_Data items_
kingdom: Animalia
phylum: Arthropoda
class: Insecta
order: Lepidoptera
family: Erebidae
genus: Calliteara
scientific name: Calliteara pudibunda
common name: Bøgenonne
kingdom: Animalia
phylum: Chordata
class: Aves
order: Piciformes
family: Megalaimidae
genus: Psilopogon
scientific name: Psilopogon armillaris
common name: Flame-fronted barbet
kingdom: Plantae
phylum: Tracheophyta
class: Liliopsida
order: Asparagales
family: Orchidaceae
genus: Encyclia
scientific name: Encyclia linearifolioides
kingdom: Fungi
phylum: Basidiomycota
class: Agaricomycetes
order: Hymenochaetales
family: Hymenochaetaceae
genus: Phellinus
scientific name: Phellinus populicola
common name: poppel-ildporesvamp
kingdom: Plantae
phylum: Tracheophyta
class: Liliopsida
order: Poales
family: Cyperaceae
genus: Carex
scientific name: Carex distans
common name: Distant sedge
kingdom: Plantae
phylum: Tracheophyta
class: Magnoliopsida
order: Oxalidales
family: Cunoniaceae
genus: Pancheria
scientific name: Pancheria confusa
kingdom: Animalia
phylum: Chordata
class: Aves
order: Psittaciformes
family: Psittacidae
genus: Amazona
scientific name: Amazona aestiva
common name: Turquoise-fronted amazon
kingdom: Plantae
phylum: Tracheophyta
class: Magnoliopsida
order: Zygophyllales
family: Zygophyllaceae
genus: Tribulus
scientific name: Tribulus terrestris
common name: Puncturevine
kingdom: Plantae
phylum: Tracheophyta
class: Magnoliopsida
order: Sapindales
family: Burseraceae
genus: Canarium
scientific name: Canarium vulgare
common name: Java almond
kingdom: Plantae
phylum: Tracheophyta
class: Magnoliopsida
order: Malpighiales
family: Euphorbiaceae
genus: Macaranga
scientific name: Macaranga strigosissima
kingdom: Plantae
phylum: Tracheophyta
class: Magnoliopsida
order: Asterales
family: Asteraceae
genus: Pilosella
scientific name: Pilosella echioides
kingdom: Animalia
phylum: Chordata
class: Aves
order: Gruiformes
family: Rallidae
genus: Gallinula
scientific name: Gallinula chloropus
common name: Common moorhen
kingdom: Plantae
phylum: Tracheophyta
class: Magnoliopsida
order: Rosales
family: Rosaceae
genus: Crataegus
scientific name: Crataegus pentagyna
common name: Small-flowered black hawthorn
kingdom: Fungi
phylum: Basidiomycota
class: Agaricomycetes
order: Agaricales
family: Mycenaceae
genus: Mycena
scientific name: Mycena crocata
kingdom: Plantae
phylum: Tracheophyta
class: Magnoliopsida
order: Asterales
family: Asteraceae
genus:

_Task brief_
Reproduce all of the items above, substituting "vernacular name" for each occurrence of "common name" and leaving everything else unchanged.

_Answer to the task_
kingdom: Animalia
phylum: Arthropoda
class: Insecta
order: Lepidoptera
family: Erebidae
genus: Calliteara
scientific name: Calliteara pudibunda
vernacular name: Bøgenonne
kingdom: Animalia
phylum: Chordata
class: Aves
order: Piciformes
family: Megalaimidae
genus: Psilopogon
scientific name: Psilopogon armillaris
vernacular name: Flame-fronted barbet
kingdom: Plantae
phylum: Tracheophyta
class: Liliopsida
order: Asparagales
family: Orchidaceae
genus: Encyclia
scientific name: Encyclia linearifolioides
kingdom: Fungi
phylum: Basidiomycota
class: Agaricomycetes
order: Hymenochaetales
family: Hymenochaetaceae
genus: Phellinus
scientific name: Phellinus populicola
vernacular name: poppel-ildporesvamp
kingdom: Plantae
phylum: Tracheophyta
class: Liliopsida
order: Poales
family: Cyperaceae
genus: Carex
scientific name: Carex distans
vernacular name: Distant sedge
kingdom: Plantae
phylum: Tracheophyta
class: Magnoliopsida
order: Oxalidales
family: Cunoniaceae
genus: Pancheria
scientific name: Pancheria confusa
kingdom: Animalia
phylum: Chordata
class: Aves
order: Psittaciformes
family: Psittacidae
genus: Amazona
scientific name: Amazona aestiva
vernacular name: Turquoise-fronted amazon
kingdom: Plantae
phylum: Tracheophyta
class: Magnoliopsida
order: Zygophyllales
family: Zygophyllaceae
genus: Tribulus
scientific name: Tribulus terrestris
vernacular name: Puncturevine
kingdom: Plantae
phylum: Tracheophyta
class: Magnoliopsida
order: Sapindales
family: Burseraceae
genus: Canarium
scientific name: Canarium vulgare
vernacular name: Java almond
kingdom: Plantae
phylum: Tracheophyta
class: Magnoliopsida
order: Malpighiales
family: Euphorbiaceae
genus: Macaranga
scientific name: Macaranga strigosissima
kingdom: Plantae
phylum: Tracheophyta
class: Magnoliopsida
order: Asterales
family: Asteraceae
genus: Pilosella
scientific name: Pilosella echioides
kingdom: Animalia
phylum: Chordata
class: Aves
order: Gruiformes
family: Rallidae
genus: Gallinula
scientific name: Gallinula chloropus
vernacular name: Common moorhen
kingdom: Plantae
phylum: Tracheophyta
class: Magnoliopsida
order: Rosales
family: Rosaceae
genus: Crataegus
scientific name: Crataegus pentagyna
vernacular name: Small-flowered black hawthorn
kingdom: Fungi
phylum: Basidiomycota
class: Agaricomycetes
order: Agaricales
family: Mycenaceae
genus: Mycena
scientific name: Mycena crocata
kingdom: Plantae
phylum: Tracheophyta
class: Magnoliopsida
order: Asterales
family: Asteraceae
genus:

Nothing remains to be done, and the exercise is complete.